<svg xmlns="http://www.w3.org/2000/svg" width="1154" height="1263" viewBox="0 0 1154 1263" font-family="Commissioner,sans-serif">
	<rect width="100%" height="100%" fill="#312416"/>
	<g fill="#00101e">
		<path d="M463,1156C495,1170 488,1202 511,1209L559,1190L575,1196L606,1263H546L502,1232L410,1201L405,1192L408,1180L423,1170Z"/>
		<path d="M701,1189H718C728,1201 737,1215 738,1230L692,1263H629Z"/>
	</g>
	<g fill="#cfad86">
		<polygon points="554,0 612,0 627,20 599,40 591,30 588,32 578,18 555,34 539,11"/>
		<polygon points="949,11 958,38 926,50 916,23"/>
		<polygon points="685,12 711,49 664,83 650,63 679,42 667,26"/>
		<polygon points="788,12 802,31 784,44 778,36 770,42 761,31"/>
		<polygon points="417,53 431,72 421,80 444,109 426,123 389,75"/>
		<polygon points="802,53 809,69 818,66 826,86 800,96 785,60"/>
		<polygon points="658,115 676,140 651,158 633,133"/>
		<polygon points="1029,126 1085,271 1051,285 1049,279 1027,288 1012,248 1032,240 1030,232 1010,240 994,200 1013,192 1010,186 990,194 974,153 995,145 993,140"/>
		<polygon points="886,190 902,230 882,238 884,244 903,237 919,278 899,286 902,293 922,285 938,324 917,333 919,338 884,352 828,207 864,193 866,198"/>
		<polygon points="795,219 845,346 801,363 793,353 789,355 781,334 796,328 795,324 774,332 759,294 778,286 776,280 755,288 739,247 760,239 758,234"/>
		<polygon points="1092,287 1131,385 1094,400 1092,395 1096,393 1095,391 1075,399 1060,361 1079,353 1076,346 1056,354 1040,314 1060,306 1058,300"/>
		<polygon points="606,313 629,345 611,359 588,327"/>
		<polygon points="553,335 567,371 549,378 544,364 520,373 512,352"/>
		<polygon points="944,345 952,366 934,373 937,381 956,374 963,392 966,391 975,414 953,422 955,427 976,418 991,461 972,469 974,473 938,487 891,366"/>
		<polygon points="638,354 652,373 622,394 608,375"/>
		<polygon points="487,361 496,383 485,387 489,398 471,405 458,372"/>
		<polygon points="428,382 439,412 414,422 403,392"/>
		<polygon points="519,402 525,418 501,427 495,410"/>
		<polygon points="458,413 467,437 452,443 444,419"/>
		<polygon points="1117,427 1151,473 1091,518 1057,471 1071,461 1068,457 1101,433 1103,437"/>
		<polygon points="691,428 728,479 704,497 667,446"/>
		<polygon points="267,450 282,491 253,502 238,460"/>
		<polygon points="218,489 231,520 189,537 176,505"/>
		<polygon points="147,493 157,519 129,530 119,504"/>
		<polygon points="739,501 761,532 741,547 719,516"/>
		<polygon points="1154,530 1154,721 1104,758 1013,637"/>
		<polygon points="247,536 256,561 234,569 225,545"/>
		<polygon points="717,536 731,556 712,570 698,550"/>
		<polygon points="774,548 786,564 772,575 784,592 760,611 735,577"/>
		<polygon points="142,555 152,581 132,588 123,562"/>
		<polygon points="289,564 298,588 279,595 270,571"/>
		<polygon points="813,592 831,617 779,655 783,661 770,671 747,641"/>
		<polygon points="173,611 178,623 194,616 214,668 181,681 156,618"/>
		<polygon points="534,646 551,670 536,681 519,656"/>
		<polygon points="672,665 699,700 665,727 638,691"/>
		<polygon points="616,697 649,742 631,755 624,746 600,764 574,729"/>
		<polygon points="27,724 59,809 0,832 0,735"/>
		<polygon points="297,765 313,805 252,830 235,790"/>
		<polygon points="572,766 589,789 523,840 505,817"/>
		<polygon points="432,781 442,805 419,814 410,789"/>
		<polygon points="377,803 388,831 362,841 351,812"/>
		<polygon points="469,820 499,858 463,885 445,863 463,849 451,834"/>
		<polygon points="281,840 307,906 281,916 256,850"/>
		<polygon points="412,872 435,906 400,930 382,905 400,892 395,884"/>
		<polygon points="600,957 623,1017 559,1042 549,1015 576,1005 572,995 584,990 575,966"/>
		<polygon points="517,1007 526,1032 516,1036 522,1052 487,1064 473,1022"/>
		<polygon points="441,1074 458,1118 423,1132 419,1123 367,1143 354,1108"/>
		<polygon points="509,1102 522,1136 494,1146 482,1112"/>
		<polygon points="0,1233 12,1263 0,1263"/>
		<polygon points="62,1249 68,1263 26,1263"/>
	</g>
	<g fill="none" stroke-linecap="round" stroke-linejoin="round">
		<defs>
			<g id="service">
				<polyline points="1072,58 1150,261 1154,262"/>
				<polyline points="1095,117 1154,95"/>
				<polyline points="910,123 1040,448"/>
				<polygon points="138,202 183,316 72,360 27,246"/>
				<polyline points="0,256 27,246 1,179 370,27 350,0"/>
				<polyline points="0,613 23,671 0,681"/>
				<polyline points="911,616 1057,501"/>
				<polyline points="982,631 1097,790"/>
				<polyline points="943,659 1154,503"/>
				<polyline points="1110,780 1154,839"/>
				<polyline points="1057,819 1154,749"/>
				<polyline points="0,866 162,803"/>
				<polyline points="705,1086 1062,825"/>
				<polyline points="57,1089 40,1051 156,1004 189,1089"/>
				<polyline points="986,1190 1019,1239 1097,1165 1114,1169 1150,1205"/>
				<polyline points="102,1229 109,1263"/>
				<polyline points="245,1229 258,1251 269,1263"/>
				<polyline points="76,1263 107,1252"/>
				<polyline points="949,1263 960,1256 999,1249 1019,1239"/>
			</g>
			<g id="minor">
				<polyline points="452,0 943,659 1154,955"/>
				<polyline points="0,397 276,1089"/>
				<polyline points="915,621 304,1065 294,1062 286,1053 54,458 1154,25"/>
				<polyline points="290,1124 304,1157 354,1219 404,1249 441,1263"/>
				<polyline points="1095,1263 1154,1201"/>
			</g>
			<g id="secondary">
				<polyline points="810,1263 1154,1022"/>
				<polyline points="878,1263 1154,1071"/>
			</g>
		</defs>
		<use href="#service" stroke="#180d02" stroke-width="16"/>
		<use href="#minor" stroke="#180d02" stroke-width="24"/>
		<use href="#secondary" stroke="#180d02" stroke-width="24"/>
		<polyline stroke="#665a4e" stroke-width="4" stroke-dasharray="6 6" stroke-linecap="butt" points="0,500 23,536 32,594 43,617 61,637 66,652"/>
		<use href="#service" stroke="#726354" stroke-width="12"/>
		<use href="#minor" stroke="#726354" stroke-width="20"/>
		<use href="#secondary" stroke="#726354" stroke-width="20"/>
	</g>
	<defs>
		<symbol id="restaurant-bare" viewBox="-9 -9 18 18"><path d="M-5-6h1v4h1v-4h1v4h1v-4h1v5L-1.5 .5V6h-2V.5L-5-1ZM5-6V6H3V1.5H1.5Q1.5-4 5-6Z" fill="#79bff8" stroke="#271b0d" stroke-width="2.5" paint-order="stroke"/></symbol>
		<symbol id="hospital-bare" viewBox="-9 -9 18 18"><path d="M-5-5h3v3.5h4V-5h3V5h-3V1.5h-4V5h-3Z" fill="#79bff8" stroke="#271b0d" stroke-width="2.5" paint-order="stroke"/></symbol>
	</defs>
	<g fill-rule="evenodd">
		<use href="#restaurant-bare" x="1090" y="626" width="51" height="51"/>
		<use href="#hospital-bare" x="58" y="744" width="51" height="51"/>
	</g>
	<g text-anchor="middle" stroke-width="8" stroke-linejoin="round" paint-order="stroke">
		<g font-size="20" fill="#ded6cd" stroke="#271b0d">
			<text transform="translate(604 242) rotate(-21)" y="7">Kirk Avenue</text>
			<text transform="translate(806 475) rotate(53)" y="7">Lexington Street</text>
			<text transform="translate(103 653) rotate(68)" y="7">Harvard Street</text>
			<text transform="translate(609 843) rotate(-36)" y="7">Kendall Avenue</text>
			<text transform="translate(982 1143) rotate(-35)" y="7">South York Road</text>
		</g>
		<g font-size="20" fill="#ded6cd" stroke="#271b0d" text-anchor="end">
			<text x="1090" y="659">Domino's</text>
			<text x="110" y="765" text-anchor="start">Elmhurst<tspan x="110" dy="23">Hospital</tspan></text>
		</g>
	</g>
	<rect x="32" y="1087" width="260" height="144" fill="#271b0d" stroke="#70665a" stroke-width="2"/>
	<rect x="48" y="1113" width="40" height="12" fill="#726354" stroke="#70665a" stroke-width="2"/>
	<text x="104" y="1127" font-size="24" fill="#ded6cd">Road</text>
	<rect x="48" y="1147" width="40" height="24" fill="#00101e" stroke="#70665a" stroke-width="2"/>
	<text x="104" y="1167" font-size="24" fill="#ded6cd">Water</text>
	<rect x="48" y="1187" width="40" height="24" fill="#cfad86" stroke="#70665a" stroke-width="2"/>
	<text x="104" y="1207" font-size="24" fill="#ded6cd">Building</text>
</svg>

---+---

What you need to do - The lines needed are those in the data above that hold the string "symbol"; copy each of them.

Task answer -
		<symbol id="restaurant-bare" viewBox="-9 -9 18 18"><path d="M-5-6h1v4h1v-4h1v4h1v-4h1v5L-1.5 .5V6h-2V.5L-5-1ZM5-6V6H3V1.5H1.5Q1.5-4 5-6Z" fill="#79bff8" stroke="#271b0d" stroke-width="2.5" paint-order="stroke"/></symbol>
		<symbol id="hospital-bare" viewBox="-9 -9 18 18"><path d="M-5-5h3v3.5h4V-5h3V5h-3V1.5h-4V5h-3Z" fill="#79bff8" stroke="#271b0d" stroke-width="2.5" paint-order="stroke"/></symbol>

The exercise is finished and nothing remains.